Melanoma and moles

What is melanoma malignant?

It is one of the most aggressive, most malignant tumours that develops from pigment-producing cells in the skin and metastasises rapidly!
Melanomas can develop “de novo” on intact skin, but most often arise from moles.
Therefore, screening of at-risk groups is very important.

Who are the groups at risk and who is melanoma screening important for?

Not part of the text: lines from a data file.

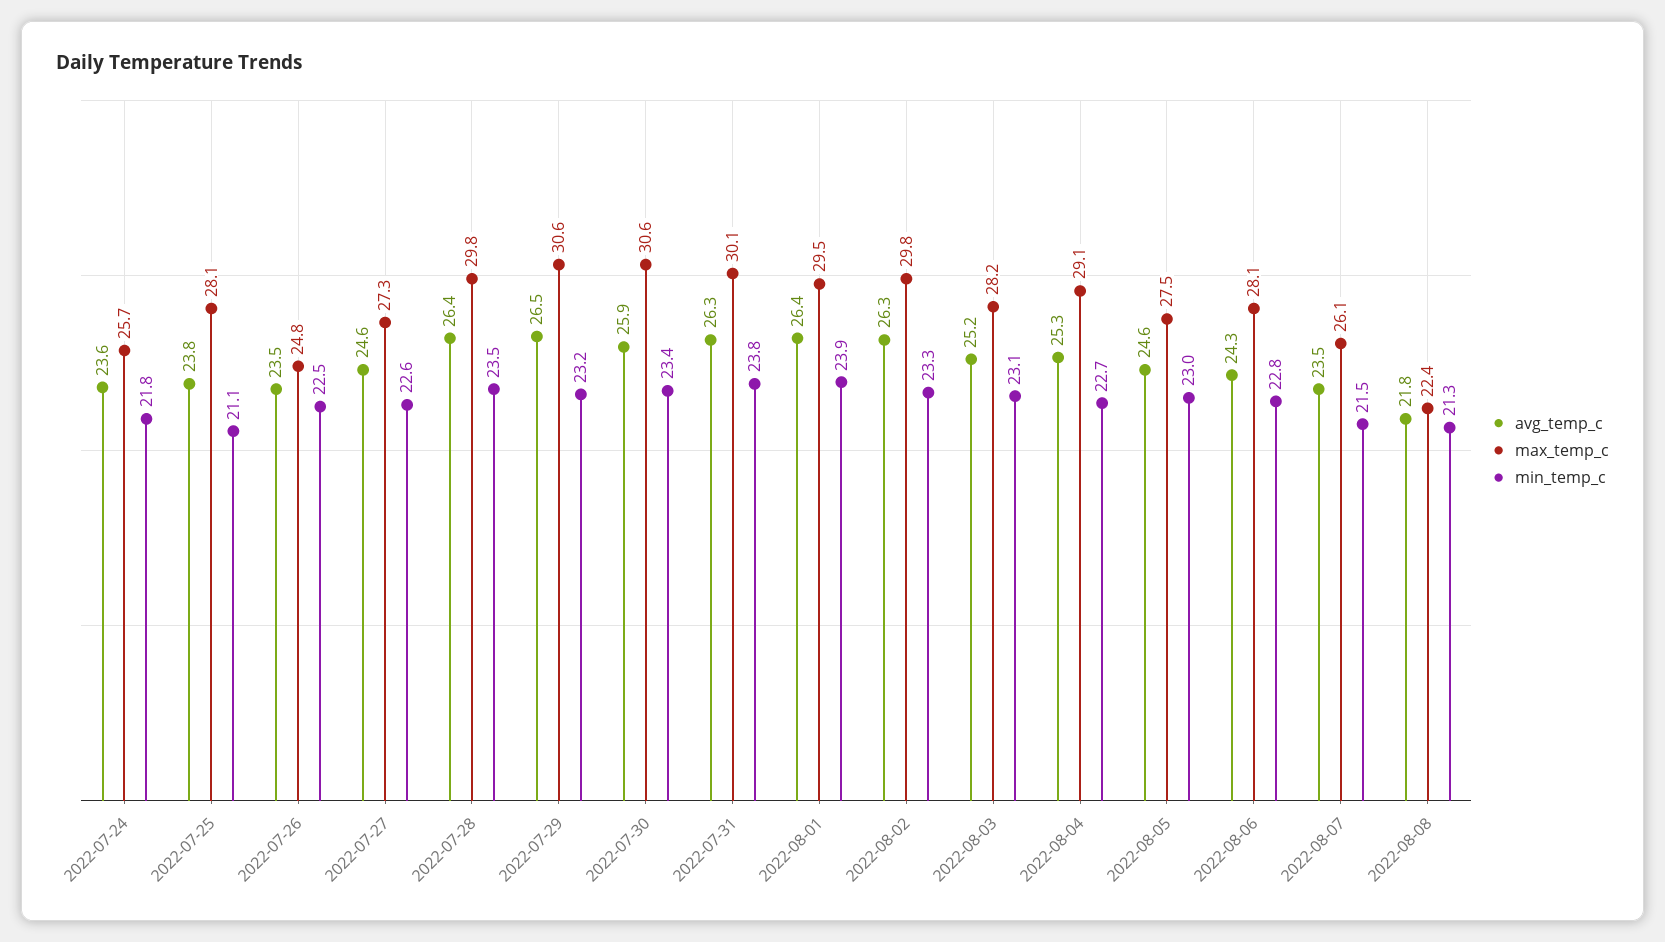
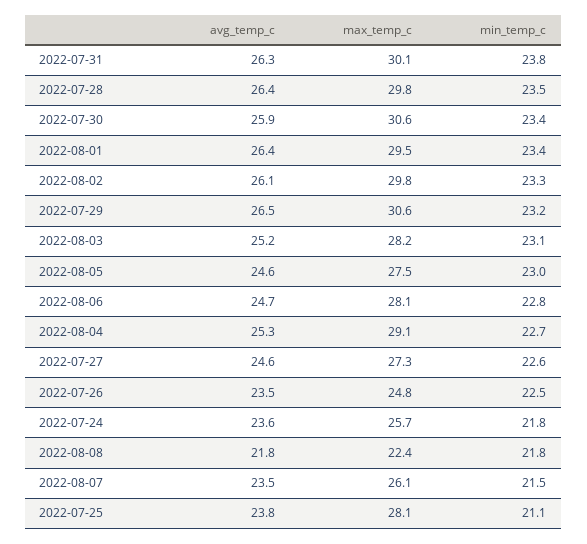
  {
    "avg_temp_c": {
      "2022-07-24": 23.6,
      "2022-07-25": 23.8,
      "2022-07-26": 23.5,
      "2022-07-27": 24.6,
      "2022-07-28": 26.4,
      "2022-07-29": 26.5,
      "2022-07-30": 25.9,
      "2022-07-31": 26.3,
      "2022-08-01": 26.4,
-     "2022-08-02": 26.3,
+     "2022-08-02": 26.1,
      "2022-08-03": 25.2,
      "2022-08-04": 25.3,
      "2022-08-05": 24.6,
-     "2022-08-06": 24.3,
+     "2022-08-06": 24.7,
      "2022-08-07": 23.5,
      "2022-08-08": 21.8
    },
    "max_temp_c": {
      "2022-07-24": 25.7,
      "2022-07-25": 28.1,
      "2022-07-26": 24.8,
      "2022-07-27": 27.3,
      "2022-07-28": 29.8,
      "2022-07-29": 30.6,
      "2022-07-30": 30.6,
      "2022-07-31": 30.1,
      "2022-08-01": 29.5,
      "2022-08-02": 29.8,
      "2022-08-03": 28.2,
      "2022-08-04": 29.1,
      "2022-08-05": 27.5,
      "2022-08-06": 28.1,
      "2022-08-07": 26.1,
      "2022-08-08": 22.4
    },
    "min_temp_c": {
      "2022-07-24": 21.8,
      "2022-07-25": 21.1,
      "2022-07-26": 22.5,
      "2022-07-27": 22.6,
      "2022-07-28": 23.5,
      "2022-07-29": 23.2,
      "2022-07-30": 23.4,
      "2022-07-31": 23.8,
-     "2022-08-01": 23.9,
+     "2022-08-01": 23.4,
      "2022-08-02": 23.3,
      "2022-08-03": 23.1,
      "2022-08-04": 22.7,
      "2022-08-05": 23,
      "2022-08-06": 22.8,
      "2022-08-07": 21.5,
-     "2022-08-08": 21.3
+     "2022-08-08": 21.8
    }
  }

Although melanoma screening is important for all people, there are some people for whom screening may be more justified.
For people with white skin, blond hair, and light (blue) eyes, melanoma screening is also preventative.
Other people at risk include those who have many moles, or moles that are not regular, or those who may notice one that is different from the others.
The degree of time in the sun can also be dangerous.
People who work outdoors or take photosensitising medication are more at risk because of their occupation or sport.
In addition, children deserve extra attention!
Those with a family history of melanoma malignancies, or a high incidence of moles, or atypical moles, should also be watched.
Screening for melanoma is recommended at least once for everyone – as UV radiation exposure is increasing, so is UV exposure and the number of skin tumours.
The incidence of melanoma has increased dramatically, tripling in the last 10 years!
This huge increase has made it the leading malignancy.
Remember, early detection saves lives, so screening is of paramount importance for all concerned!
If you have further questions or want to make sure of your health and the condition of your moles, contact our practice.

MI A MELANÓMA MALIGNUM?

What is a birthmark?

Moles are congenital or later-onset lesions that are benign tumours of the skin, but differ in colour or texture from the skin.
Accordingly, they may be pigmented, darker or lighter in colour.
In general, the darker, pigmented variants predominate, and in everyday language people call them moles.
In general, everyone has some moles.
The average birthmark has a sharp border and a different colour and surface from the surrounding area (black, brown, blue).
They vary in size, a few millimetres in diameter, flat or prominent, with a smooth surface and occasional hairs.
Atypical moles no longer follow the rules in size, shape, colour and structure and therefore require more attention, regular examination and follow-up, or possibly surgical removal.
This requires, in particular, a highly experienced dermatologist, a specialist in the treatment of skin tumours and an appropriate technical background.

Moles, lesions: what to look out for?

Immediate medical attention should be sought if the mole changes in colour, shape, size, structure (e.g. homogeneity, loss of surface evenness).
In addition, there are also so-called.
subjective complaints such as pain, tenderness, itching, peeling or bleeding!
There are rare lesions that are not obvious, even skin-coloured.
These are pigment-free, so-called “skin lesions”.
They are called amelanotic formations.
They can be pink “pink” in colour or simply look like a strange scar.
In these cases, melanoma may also be diagnosed.
Continued and thorough self-monitoring is essential, and even the smallest lesion is worth seeing a specialist.
At a very early stage, melanoma is not the large, black, bleeding tumour that is so alarming and familiar to patients, but may be featureless.
That’s why melanoma screening can be a life-saver, and you should see a specialist as soon as possible if you have abnormal symptoms!